Our Prognosis on UnitedHealth Group after its Stock Fell 50%

Last spring, shares of UnitedHealth Group (UNH) lost over half their value. The stock even dropped 18% on May 13, its worst single-day plunge since September 2008.

With over 50 million people enrolled, UNH is the largest health insurance provider in the United States. Because customers have used their medical benefits at twice the expected rate this year, the company will spend an additional $6.5 billion compared to initial projections. 

Given that we look for stocks out of favour, UNH isn’t a company we’ve ever bought. It rarely stumbles. In fact, you have to go back to 2008 to find a year when their earnings hadn’t grown compared to the year before. Meanwhile, it’s been shareholder-friendly by increasing its dividend and buying back their own shares for years.

We bought the stock for clients for four solid reasons.

Former CEO Returning

First, on May 13, the board rehired its former CEO, Stephen Hemsley, who had led the company from 2006 to 2017. Immediately after rejoining, Hemsley purchased $25 million of stock. In addition, his pay package includes a $1 million salary and a significant $60 million one-time equity award that will vest only after three years. So we know he’ll be sticking around.

Prices will Adjust

Second, there is a credible plan to turn things around. Because premium rates are adjusted annually to align with medical costs, these rates will surely go up in 2026. Meanwhile, UNH will discontinue unprofitable products and use AI to better manage and predict future healthcare expenses.

Stock Valuation

Third, its valuation at the time looked very cheap compared to its historical average. However, in Hemsley’s first earnings call on July 29, he guided for $16 in earnings per share this year, which was significantly lower than even the most bearish analyst estimate. 

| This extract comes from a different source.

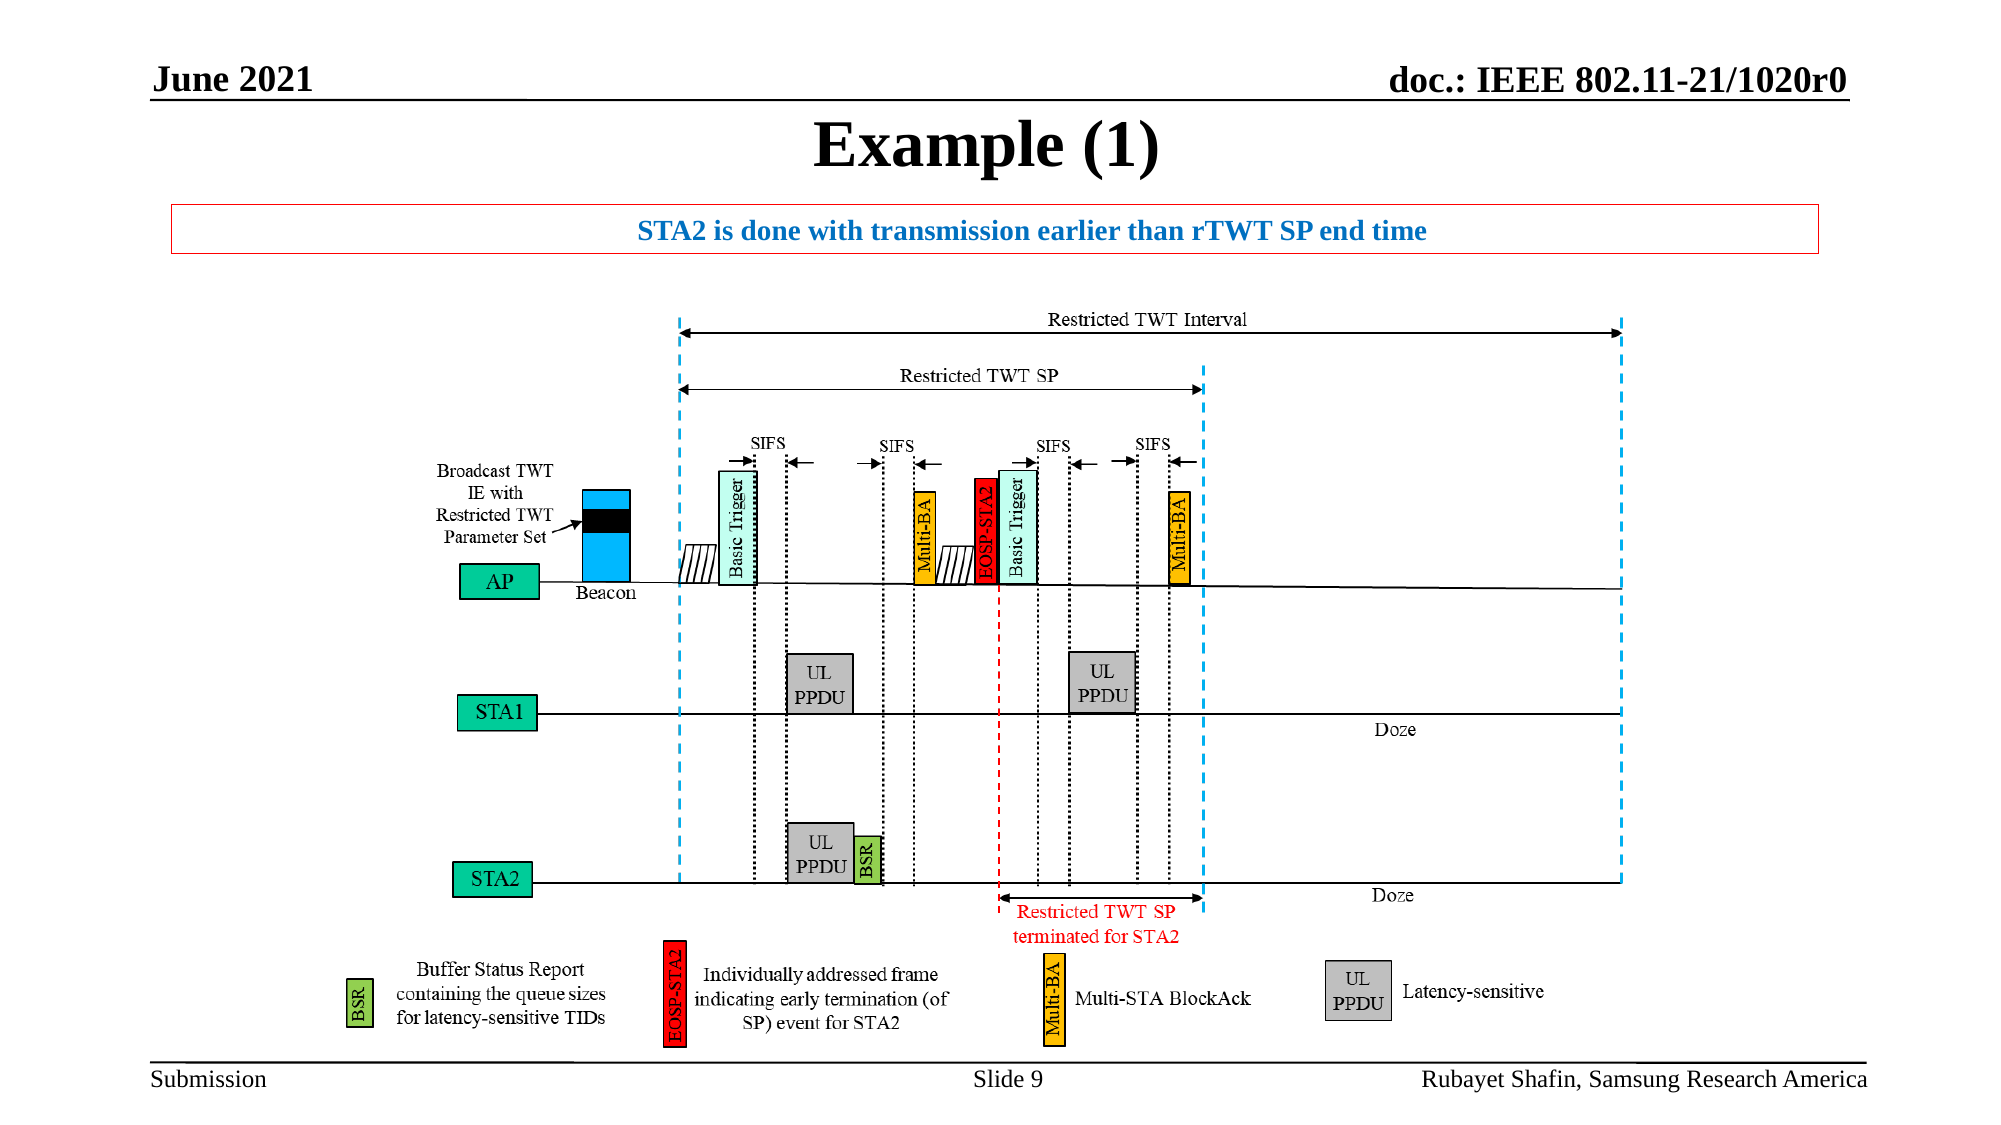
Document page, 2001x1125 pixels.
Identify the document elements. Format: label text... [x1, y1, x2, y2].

title Example (1) [137, 51, 1838, 228]
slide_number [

This gives the stock a 21x valuation multiple for 2025 earnings. To put that into context, it historically trades at only 17x earnings. In other words, the stock wasn’t quite the bargain it appeared to be when we first bought it.

While this tempers our initial thesis, we still expect earnings to grow by double-digits in 2026 and 2027. New CEOs often set conservative targets they can easily surpass, so the $16 earnings per share guidance could be a low estimate. We’ll have to wait for future quarterly earnings reports to see if that’s true.

Investor Sentiment

Fourth, sentiment couldn’t have been worse. Through experience, it’s best to buy a stock when it’s out of favour as opposed to when everyone is rushing to purchase shares. We’ve been following this same process for years, and we look to see if the problem can be resolved or if it represents an existential threat before making a new investment for clients. 

Our Purchase Details

We purchased the Canadian Depository Receipt, which hedges our currency volatility, on May 20, but the American-listed UNH traded between $312.58 and $324.64 on that day. 

Admittedly, we were early on this one. It continued to fall, even breaching below $250 at one point in August.

Warren Buffett an Investor

Then, Warren Buffett’s Berkshire Hathaway disclosed in a regulatory filing that it invested almost $1.6 billion in the stock, buying over 5 million shares for a cost of $311.97 in the second quarter of 2025 (which implies some point between April 1 and June 30). The stock jumped 12% the next day. We invested before knowing Buffett was involved. While his decision didn’t drive ours, his name often attracts additional investors, which helped lift the stock.

Today, the stock trades at about $350 per share.

While the coming quarters will reveal whether UNH’s guidance is too conservative, shareholders should be very confident with the person now running the company. If earnings growth resumes more sharply than the market expects, today’s stock price could prove an excellent entry point for long-term investors.